Anyone who still doubts the pulling power of electric vehicles should check out this new teaser of Ford’s electric F-150 prototype.
The American auto giant, which in January partnered with VW to develop electric and autonomous vehicles, and has also injected $US500 million ($A716 million) into electric ute and SUV startup Rivian, has made it clear it is not missing the EV transition band wagon.
At a conference in Detroit in January, Ford CEO Jim Hackett confirmed that the automaker would be making both electric and plug-in hybrid versions of its iconic F-Series, including the hefty, no nonsense American favourite, the F-150 pickup (known as a ute in Australia).
The new video published Wednesday morning (Australian time) is further confirmation that the carmaker is not taking the switch to electric vehicles lightly.
The video, which first shows a prototype of the electric F-150 pulling 10 double decker freight carriages over 300 metres, displays for all to see the incredible torque that electric vehicles can offer.
But that’s not all. Then, Ford fills the carriages with 42 F-150s bringing the total towing weight of over 1 million pounds (over 450 tonnes). And the electric F-150 does not flinch.
While Ford is careful to impress that the prototype’s pulling power far exceeds that which they expect will be the official towing power of the production version of the electric F-150 (or any pickup truck they produce for that matter), it is certainly a display that should finally put to rest the ludicrous suggestion that electric cars might “ruin the weekend”.

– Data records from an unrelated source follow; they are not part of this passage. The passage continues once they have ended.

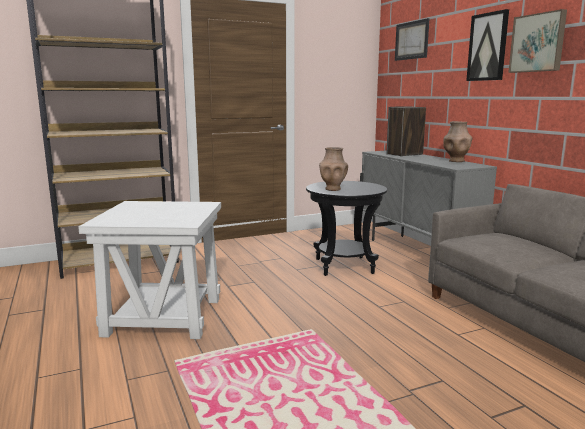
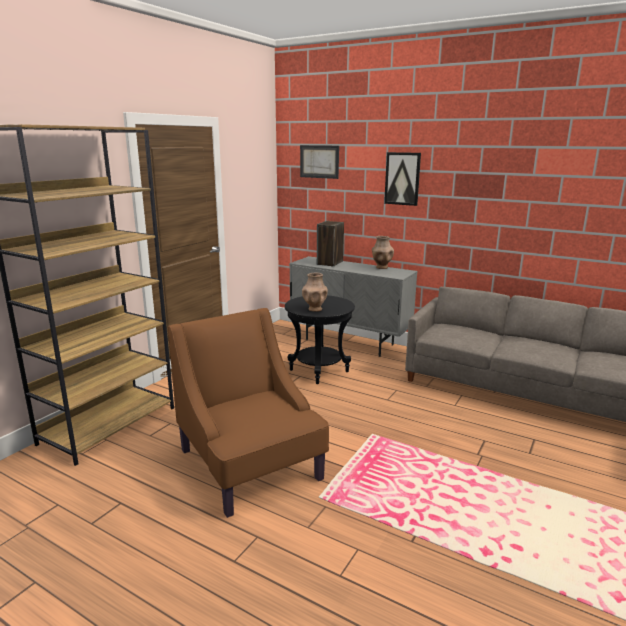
camera: 35 degrees left, 5 degrees up
(165, 316) = (250, 464): white side table -> brown armchair
(538, 43) = (448, 182): picture -> none

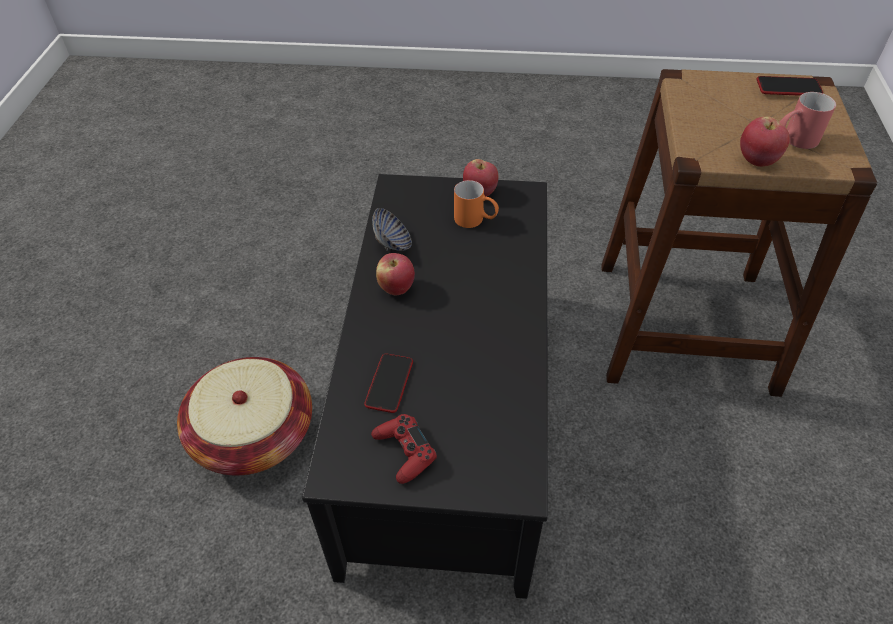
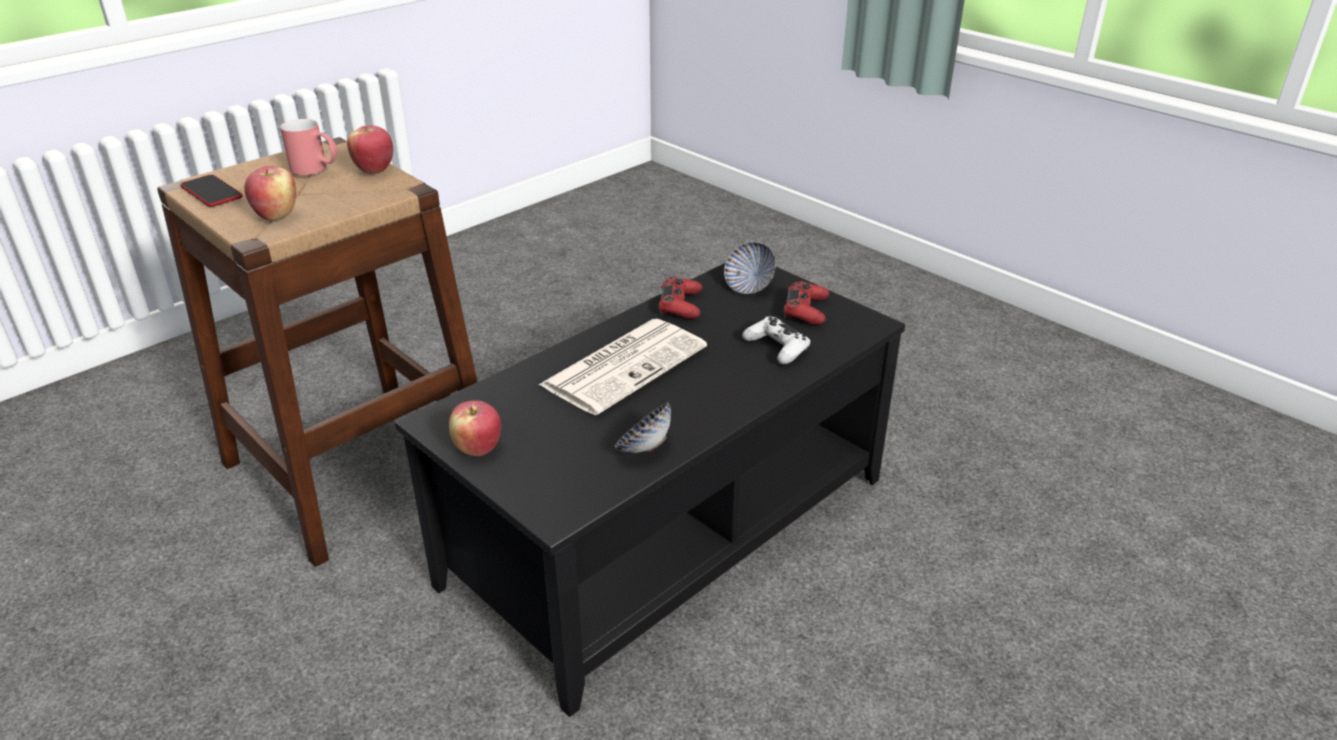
camera: 140 degrees left, 15 degrees down
(254, 435) = (886, 633): basket -> none
(389, 383) = (777, 347): phone -> white game controller
(396, 288) = (691, 407): apple -> apple (276, 215)
(475, 220) = (529, 423): orange mug -> none
(477, 295) = (625, 365): none -> newspaper
(485, 453) = (749, 286): none -> bowl
(513, 384) = (680, 305): none -> red game controller

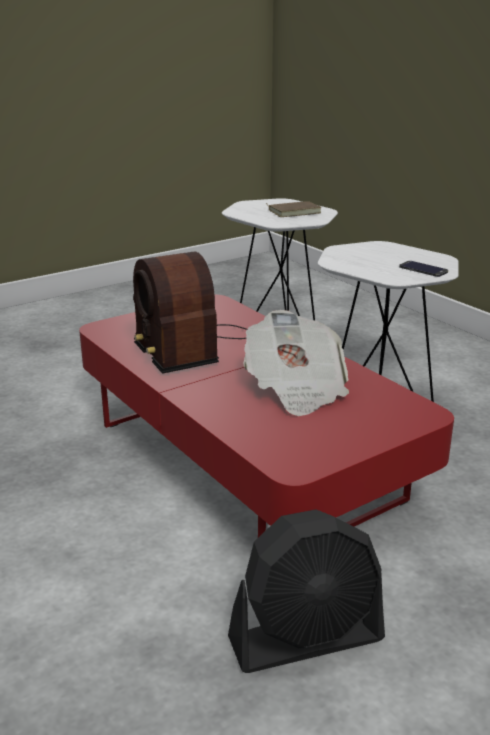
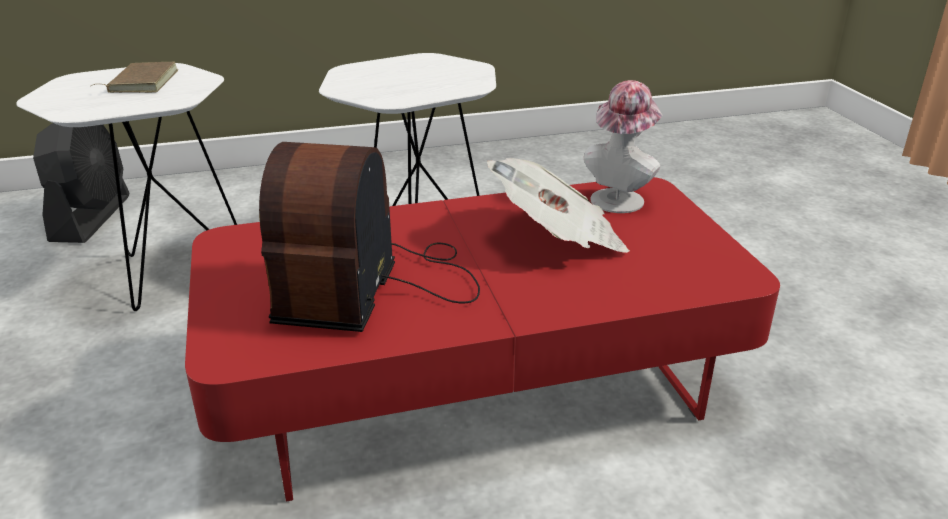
camera: 70 degrees left, 5 degrees up
(189, 345) = (374, 286): radio -> radio turned 105 degrees clockwise
(307, 639) = (814, 415): black fan -> black fan (92, 218)
(390, 404) = (620, 197): none -> hat
(423, 269) = (456, 70): phone -> none

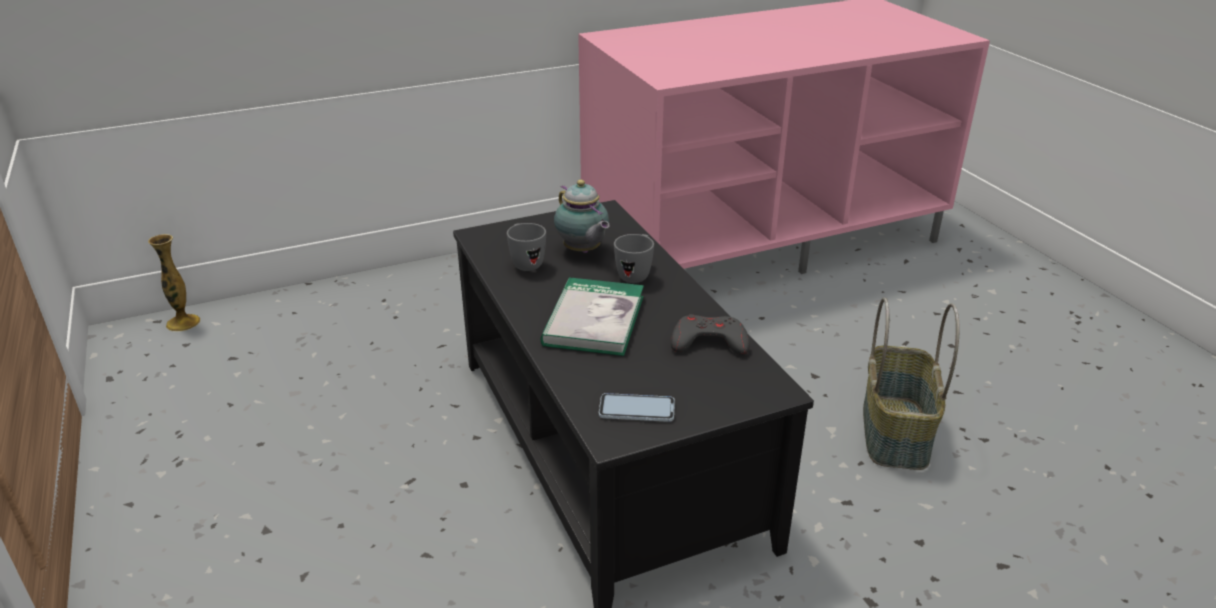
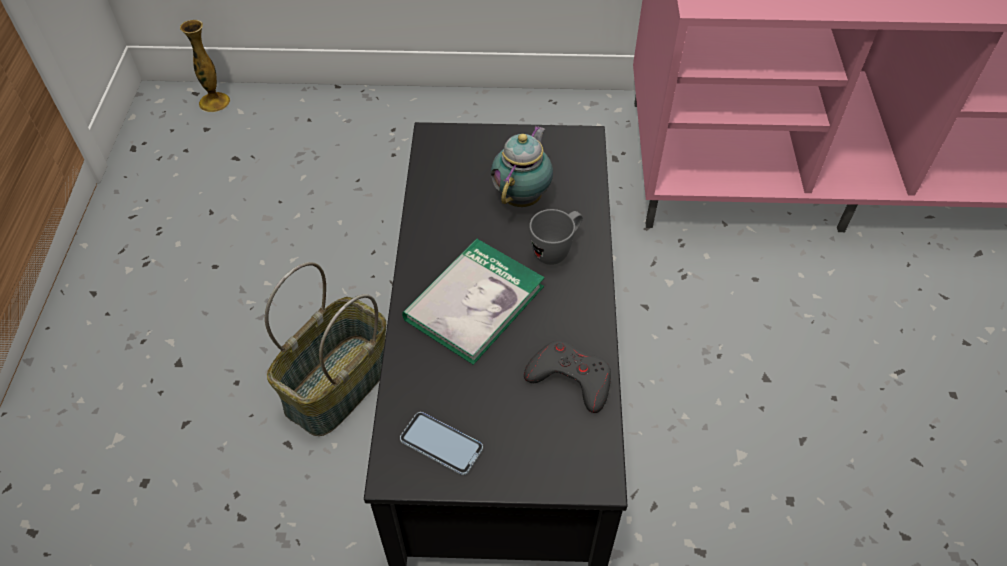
camera: 25 degrees right, 20 degrees up
(525, 263) = (456, 194): grey mug -> none
(583, 251) = (523, 196): teapot -> teapot turned 150 degrees counterclockwise
(896, 433) = (809, 488): basket -> basket (339, 386)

There’s no specifications given in the video for the electric F-150, nor a detailed timeline for when the production electric F-150 will be available (Linda Zhang, Ford’s F-150 chief engineer mentions “in the coming years”).
There are plans to bring a hybrid electric F-150 to market as a “mobile generator” (although this sounds more like a fossil fuel generator on wheels).
Nevertheless, it is encouraging to see automakers, especially those who appeal to the heavy duty, high polluting end of the auto market, actively demonstrating the potential that EVs have to offer.